A Message from Fr. David, 6/19/2022


We are so excited to announce that beginning Wednesday, June 22nd, St. James will offer a weekly Holy Hour of Eucharistic Adoration every Wednesday evening from 7pm to 8pm in the church.

Holy hours are the Roman Catholic devotional tradition of spending an hour in Eucharistic Adoration in the presence of the Blessed Sacrament. The restlessness and stress of daily life too often keep us from experiencing the peace that the Lord offers us. This peace can be found through an intimate relationship with Jesus in adoration before the Blessed Sacrament.

We are fortunate to have this opportunity here at St. James in the church where the Blessed Sacrament is exposed every Wednesday (beginning June 22nd) from 7pm to 8pm, and the second Saturday of the month from 3pm to 4pm.


Have you ever had the experience of getting either to work or getting home and not remembering the drive? I’m sure that this has happened to you. You stroll over to your car, start the engine, and then you realize you’ve made it to your destination without any memory of the commute.

We can easily experience this when we consider our lives as a whole as well… except instead of a 60-minute commute, it’s a sixty-year lifetime! We get so used to the drive, being on the same street and seeing the same things that we can easily miss what is happening around us.

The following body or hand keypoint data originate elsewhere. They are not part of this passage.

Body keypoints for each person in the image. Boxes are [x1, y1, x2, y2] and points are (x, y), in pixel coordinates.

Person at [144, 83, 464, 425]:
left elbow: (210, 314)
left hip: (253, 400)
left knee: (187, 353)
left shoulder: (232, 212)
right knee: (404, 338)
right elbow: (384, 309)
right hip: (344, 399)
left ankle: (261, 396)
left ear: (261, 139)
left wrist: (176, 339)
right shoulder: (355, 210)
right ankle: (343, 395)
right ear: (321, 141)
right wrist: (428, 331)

There is a story involving Yogi Berra, the well-known catcher for the New York Yankees, and Hank Aaron, who at that time was the chief power hitter for the Milwaukee Braves. The teams were playing in the World Series, and as usual Yogi was keeping up his ceaseless chatter, intended to distract the Milwaukee batters. As Aaron came to the plate, Yogi tried to distract him by saying, “Henry, you’re holding the bat upside-down. You’re supposed to hold it so you can read the trademark.” Aaron didn’t say anything, but when the next pitch came, he hit it into the left-field bleachers – a home run! After rounding the bases, Aaron looked at Yogi Berra and said, “I didn’t come up here to read.”

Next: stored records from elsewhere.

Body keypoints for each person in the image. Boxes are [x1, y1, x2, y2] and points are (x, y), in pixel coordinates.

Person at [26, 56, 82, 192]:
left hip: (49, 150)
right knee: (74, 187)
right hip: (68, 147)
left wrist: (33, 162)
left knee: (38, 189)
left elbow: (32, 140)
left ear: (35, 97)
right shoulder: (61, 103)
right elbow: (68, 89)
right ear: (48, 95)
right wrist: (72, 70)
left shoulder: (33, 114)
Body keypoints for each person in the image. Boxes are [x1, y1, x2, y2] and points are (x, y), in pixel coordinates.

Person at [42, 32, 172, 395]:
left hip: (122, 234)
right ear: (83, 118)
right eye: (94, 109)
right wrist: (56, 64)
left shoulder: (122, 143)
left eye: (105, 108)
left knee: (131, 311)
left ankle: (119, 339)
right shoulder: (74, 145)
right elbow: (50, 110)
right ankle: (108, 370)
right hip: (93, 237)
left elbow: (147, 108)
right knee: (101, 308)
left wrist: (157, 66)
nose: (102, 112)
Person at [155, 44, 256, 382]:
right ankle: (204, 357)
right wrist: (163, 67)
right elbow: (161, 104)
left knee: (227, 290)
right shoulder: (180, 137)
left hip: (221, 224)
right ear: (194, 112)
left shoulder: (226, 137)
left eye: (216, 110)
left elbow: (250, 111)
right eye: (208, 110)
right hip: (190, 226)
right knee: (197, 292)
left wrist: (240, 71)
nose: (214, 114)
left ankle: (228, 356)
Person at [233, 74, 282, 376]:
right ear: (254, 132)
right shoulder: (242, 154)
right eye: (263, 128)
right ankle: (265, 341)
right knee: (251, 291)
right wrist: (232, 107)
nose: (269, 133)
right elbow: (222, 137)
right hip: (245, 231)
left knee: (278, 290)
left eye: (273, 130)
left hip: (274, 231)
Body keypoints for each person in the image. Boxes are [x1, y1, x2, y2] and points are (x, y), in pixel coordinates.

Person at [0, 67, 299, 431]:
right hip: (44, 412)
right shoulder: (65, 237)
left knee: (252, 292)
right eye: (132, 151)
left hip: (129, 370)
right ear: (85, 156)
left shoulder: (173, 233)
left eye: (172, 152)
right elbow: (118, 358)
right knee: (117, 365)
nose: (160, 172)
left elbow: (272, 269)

Unlike Hank Aaron, I think too often we are easily distracted by life, even by the ordinary humdrum of the day-to-day. We lose focus of God and so we become less attentive to His presence in our lives. The re- result of this is that it’s easy for us to be dismissive and to discount the small miracles in our lives. And what do we do when we encounter a potential miracle or God-moment?… We shrug it off as mere coincidence with smug skepticism. But there is a part of us that knows that somehow God has worked.

Friends, our participation at Mass and reception of the Eucharist every Sunday is no different. Our relationship with others and with God, the Mass, our spiritual life – all these things can easily become like a car ride that we go on, where, after a while, we no longer notice where we are or what we are doing and where we are going.

But you see, God has given us the ability to see Him working in our lives. We have been given this power. We can choose to gaze at the shadow of God and spot His presence or we can turn a blind eye and excuse what we see and what we experience away. We can choose to see the intricate and beautiful marks of creation – His simple yet mysterious presence in the Bread and Wine – and identify them as God’s fingerprints—or not.

Quote of the Week

If we but paused for a moment to consider attentively what takes place in this sacrament, I am sure that the thought of Christ’s love for us would transform the coldness of our hearts into a fire of love and gratitude.